SNMP is a simple query/response protocol. Through an extensible dictionary of known types of device information, or MIB, SNMP is commonly used to obtain information such as the current values of packet or octet counters, status indicators and configuration parameters. The specific value of each piece of information is represented as an object in the MIB. MIBs may be IETF standards, such as MIB, MIB2, RMON or RMON2, or defined by vendor-specific extensions that must be added to SNMP managers and agents.
SNMP allows managers not only to query information about a specific MIB object, or "Get" operation, but also to change a value using a "Set" operation. SNMP also defines a reverse channel, or "Trap," where agents can send messages to a management station, usually in response to an alert.

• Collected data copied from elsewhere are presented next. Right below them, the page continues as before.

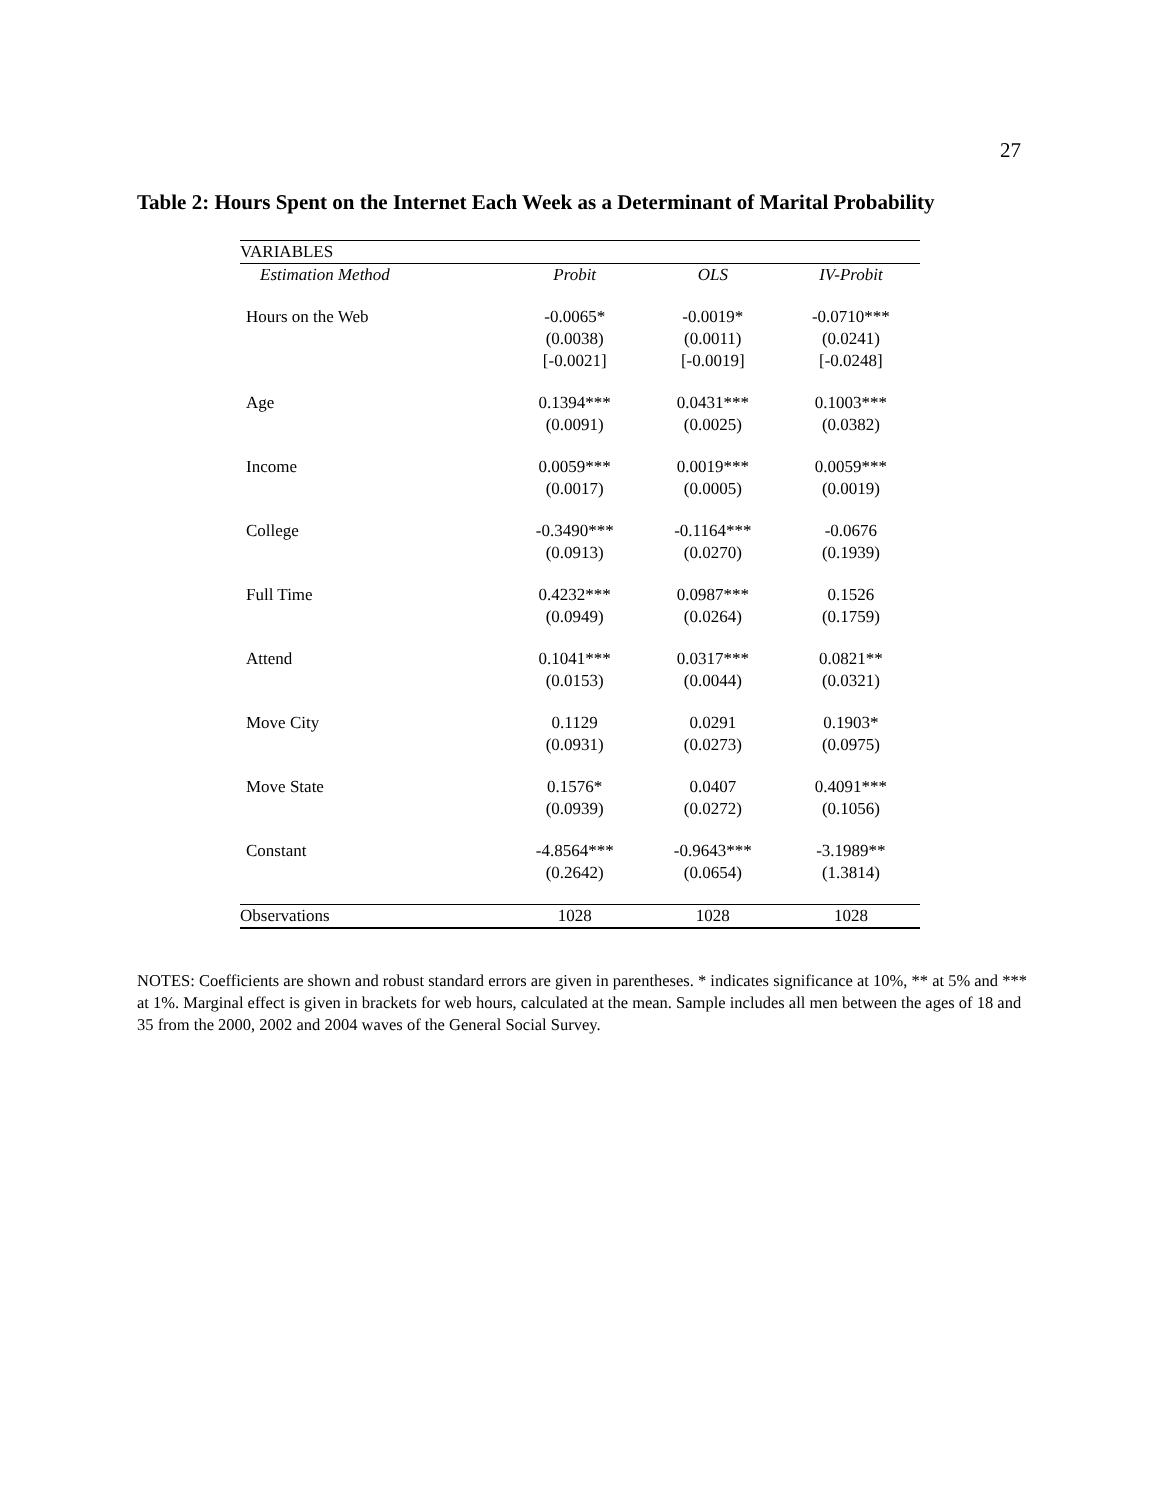27
Table 2: Hours Spent on the Internet Each Week as a Determinant of Marital Probability
| VARIABLES | | | |
| Estimation Method | Probit | OLS | IV-Probit |
| Hours on the Web | -0.0065* | -0.0019* | -0.0710*** |
| | (0.0038) | (0.0011) | (0.0241) |
| | [-0.0021] | [-0.0019] | [-0.0248] |
| Age | 0.1394*** | 0.0431*** | 0.1003*** |
| | (0.0091) | (0.0025) | (0.0382) |
| Income | 0.0059*** | 0.0019*** | 0.0059*** |
| | (0.0017) | (0.0005) | (0.0019) |
| College | -0.3490*** | -0.1164*** | -0.0676 |
| | (0.0913) | (0.0270) | (0.1939) |
| Full Time | 0.4232*** | 0.0987*** | 0.1526 |
| | (0.0949) | (0.0264) | (0.1759) |
| Attend | 0.1041*** | 0.0317*** | 0.0821** |
| | (0.0153) | (0.0044) | (0.0321) |
| Move City | 0.1129 | 0.0291 | 0.1903* |
| | (0.0931) | (0.0273) | (0.0975) |
| Move State | 0.1576* | 0.0407 | 0.4091*** |
| | (0.0939) | (0.0272) | (0.1056) |
| Constant | -4.8564*** | -0.9643*** | -3.1989** |
| | (0.2642) | (0.0654) | (1.3814) |
| Observations | 1028 | 1028 | 1028 |
NOTES: Coefficients are shown and robust standard errors are given in parentheses. * indicates significance at 10%, ** at 5% and *** at 1%. Marginal effect is given in brackets for web hours, calculated at the mean. Sample includes all men between the ages of 18 and 35 from the 2000, 2002 and 2004 waves of the General Social Survey.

As the foundation of complex network management frameworks such as Cabletron Systems' Spectrum, Computer Associates International's Unicenter TNG, Hewlett-Packard Co.'s Network Node Manager and Tivoli Systems' TME 10, SNMP provides a ubiquitous communications medium between management platforms and individual network devices and services.
Network-performance monitoring and baselining tools such as those from Concord Communications, DeskTalk Systems and Kaspia Systems (see "Proactive Network Management," www.networkcomputing.com/908/908f1.html) also rely on SNMP to obtain RMON and RMON2 information from remote network probes.
While the majority of network management today still relies on the original SNMPv1 specification, some products, such as HP's Network Node Manager, include support for SNMPv2c.